**Written problem 1:**
Answer these questions using the court opinion, giving each answer on its own line marked (a), (b), or (c).
(a) What case number's judgment must the respondent superior court set aside?
(b) When the assigned judge is known at least 10 days before the trial date, how far ahead of that date must the motion be made?
(c) When there is a master calendar, to whom must the motion be made?
**Written problem 2:**
List every kind of judicial officer that the court opinion says a party may claim is prejudiced.

The alternative writ is discharged and the stay of proceedings is dissolved. Let a peremptory writ issue directing the respondent superior court to set aside the judgment in case number 342145 and to enter a new judgment consistent with the conclusions of law set forth in this opinion.
1. The portion of section 170.6, subdivision (2) quoted above is preceded by the following language. “(2) Any party to or any attorney appearing in any such action or proceeding may establish such prejudice by an oral or written motion without notice supported by affidavit or declaration under penalty of perjury or an oral statement under oath that the judge, court commissioner, or referee before whom such action or proceeding is pending or to whom it is assigned is prejudiced against any such party or attorney or the interest of such party or attorney so that such party or attorney cannot or believes that he cannot have a fair and impartial trial or hearing before such judge, court commissioner, or referee. Where the judge, court commissioner, or referee assigned to or who is scheduled to try the cause or hear the matter is known at least 10 days before the date set for trial or hearing, the motion shall be made at least five days before that date. If directed to the trial of a cause where there is a master calendar, the motion shall be made to the judge supervising the master calendar not later than the time the cause is assigned for trial.”

**Provided material:**
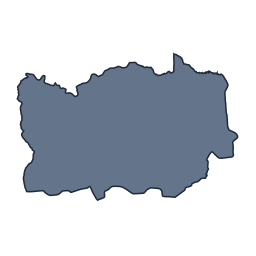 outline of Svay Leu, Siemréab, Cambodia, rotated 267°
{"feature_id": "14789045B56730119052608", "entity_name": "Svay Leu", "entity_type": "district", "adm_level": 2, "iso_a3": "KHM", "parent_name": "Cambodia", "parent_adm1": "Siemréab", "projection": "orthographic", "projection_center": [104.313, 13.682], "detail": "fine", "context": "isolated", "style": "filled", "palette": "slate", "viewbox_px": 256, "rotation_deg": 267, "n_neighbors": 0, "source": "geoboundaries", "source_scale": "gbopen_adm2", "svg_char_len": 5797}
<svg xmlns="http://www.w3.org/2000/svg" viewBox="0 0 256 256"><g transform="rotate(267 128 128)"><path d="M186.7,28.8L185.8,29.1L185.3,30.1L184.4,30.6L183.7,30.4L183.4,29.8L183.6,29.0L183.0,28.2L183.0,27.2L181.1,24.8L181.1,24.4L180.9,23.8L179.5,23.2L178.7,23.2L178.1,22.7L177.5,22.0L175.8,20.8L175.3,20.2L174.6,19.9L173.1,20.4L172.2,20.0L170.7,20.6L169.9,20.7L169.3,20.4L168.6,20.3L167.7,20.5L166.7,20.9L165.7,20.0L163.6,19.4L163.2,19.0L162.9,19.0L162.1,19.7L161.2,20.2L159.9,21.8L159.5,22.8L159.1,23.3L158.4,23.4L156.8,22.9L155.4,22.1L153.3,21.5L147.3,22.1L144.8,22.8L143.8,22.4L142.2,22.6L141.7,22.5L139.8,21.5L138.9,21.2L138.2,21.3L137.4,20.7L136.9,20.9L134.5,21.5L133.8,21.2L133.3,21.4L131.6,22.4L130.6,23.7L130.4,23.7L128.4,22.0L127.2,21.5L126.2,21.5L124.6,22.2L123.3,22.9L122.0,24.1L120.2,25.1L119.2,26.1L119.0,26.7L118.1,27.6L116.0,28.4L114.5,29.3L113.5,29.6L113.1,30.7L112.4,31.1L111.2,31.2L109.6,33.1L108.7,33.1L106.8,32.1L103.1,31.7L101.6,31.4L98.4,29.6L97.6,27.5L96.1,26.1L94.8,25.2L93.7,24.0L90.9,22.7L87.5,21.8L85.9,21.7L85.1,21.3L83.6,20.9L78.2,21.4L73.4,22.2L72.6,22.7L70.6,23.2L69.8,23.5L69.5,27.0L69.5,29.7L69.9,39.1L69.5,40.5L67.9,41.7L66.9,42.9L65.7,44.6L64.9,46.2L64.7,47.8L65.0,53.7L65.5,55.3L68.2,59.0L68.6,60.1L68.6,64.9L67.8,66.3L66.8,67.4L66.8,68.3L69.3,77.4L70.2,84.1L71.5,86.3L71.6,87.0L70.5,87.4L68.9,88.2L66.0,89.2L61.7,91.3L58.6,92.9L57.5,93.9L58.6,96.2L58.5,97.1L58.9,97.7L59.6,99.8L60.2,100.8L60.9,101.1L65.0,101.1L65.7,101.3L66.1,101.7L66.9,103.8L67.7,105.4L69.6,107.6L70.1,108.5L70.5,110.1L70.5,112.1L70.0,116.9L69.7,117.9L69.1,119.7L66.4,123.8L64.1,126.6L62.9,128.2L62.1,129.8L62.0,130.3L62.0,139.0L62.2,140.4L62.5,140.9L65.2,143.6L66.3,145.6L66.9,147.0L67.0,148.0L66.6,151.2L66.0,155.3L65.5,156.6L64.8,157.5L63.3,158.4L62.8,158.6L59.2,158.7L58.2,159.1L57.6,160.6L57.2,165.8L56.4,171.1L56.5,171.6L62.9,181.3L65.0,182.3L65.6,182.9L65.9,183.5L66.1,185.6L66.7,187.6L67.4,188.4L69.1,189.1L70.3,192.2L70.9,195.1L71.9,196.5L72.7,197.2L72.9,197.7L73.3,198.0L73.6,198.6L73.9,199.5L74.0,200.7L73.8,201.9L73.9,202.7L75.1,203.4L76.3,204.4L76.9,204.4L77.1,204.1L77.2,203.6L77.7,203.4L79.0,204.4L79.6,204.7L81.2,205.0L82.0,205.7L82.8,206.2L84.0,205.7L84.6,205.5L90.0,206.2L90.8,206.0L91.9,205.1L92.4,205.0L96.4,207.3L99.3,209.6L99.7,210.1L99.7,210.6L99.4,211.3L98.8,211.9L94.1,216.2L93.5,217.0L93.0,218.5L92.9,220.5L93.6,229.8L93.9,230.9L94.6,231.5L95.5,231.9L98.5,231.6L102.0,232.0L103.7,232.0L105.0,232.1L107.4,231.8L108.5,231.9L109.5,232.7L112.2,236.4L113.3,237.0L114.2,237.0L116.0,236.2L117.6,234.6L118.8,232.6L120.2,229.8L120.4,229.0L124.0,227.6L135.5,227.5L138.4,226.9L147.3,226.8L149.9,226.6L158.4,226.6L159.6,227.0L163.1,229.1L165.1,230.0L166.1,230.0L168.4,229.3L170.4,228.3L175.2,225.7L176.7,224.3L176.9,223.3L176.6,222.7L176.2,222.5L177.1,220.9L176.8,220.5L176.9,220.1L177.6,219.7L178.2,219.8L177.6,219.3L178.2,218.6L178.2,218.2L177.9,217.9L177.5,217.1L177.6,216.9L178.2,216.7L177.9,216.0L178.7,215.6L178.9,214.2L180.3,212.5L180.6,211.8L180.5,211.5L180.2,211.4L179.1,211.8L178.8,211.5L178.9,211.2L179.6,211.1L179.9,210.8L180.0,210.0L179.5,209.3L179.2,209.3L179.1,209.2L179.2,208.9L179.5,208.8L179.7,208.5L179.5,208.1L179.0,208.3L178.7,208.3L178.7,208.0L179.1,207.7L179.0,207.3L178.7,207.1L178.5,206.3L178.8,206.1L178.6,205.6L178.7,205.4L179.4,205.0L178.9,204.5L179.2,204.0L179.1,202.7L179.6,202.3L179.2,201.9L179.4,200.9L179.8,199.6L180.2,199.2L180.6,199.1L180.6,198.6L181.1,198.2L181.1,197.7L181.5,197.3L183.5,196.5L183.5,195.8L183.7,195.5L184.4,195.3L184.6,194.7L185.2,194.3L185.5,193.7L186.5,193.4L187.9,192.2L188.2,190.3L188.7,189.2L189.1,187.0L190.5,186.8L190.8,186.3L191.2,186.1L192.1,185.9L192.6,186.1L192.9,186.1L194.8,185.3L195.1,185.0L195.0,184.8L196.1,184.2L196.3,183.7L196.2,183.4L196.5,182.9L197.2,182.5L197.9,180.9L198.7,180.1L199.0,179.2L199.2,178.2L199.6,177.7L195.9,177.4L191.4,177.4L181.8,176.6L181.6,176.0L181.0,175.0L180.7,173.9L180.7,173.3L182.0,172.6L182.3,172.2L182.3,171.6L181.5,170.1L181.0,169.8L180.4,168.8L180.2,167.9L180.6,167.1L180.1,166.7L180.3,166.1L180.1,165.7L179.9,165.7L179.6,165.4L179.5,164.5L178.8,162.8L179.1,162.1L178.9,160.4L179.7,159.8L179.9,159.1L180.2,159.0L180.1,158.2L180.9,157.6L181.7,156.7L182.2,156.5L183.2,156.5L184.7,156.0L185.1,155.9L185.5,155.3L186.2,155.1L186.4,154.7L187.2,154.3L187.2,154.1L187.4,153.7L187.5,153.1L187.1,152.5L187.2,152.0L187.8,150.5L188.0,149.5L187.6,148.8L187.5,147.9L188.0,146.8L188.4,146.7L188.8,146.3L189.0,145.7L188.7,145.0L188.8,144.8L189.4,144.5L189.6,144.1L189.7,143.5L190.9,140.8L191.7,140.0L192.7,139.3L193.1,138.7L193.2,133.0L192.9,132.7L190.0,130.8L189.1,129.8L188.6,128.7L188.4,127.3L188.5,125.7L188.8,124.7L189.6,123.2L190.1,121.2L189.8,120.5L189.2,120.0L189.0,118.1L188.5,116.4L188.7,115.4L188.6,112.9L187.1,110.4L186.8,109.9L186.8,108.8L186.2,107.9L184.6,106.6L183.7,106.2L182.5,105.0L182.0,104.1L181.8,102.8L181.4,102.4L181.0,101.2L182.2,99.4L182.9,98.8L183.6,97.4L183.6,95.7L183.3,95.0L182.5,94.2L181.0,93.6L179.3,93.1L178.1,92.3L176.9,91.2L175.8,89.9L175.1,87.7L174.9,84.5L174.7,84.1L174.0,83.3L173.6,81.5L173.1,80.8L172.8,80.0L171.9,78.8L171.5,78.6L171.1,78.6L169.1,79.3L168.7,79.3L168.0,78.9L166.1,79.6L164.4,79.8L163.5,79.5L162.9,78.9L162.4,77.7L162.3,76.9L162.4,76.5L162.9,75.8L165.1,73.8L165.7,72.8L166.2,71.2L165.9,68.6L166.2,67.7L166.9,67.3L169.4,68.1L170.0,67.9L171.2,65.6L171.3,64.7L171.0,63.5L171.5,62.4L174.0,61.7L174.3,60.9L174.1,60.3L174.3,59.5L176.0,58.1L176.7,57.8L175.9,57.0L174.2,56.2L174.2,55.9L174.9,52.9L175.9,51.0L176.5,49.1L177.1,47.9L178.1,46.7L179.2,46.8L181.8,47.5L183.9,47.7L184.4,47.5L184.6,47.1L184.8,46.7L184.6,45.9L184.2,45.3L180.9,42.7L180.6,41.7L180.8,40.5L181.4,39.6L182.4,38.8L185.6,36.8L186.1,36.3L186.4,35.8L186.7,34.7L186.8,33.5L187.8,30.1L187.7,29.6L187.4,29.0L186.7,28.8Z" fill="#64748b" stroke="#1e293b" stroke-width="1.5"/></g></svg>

**Final result 1:**
(a) 342145
(b) At least five days before that date
(c) The judge supervising the master calendar

**Final result 2:**
Judge
Court commissioner
Referee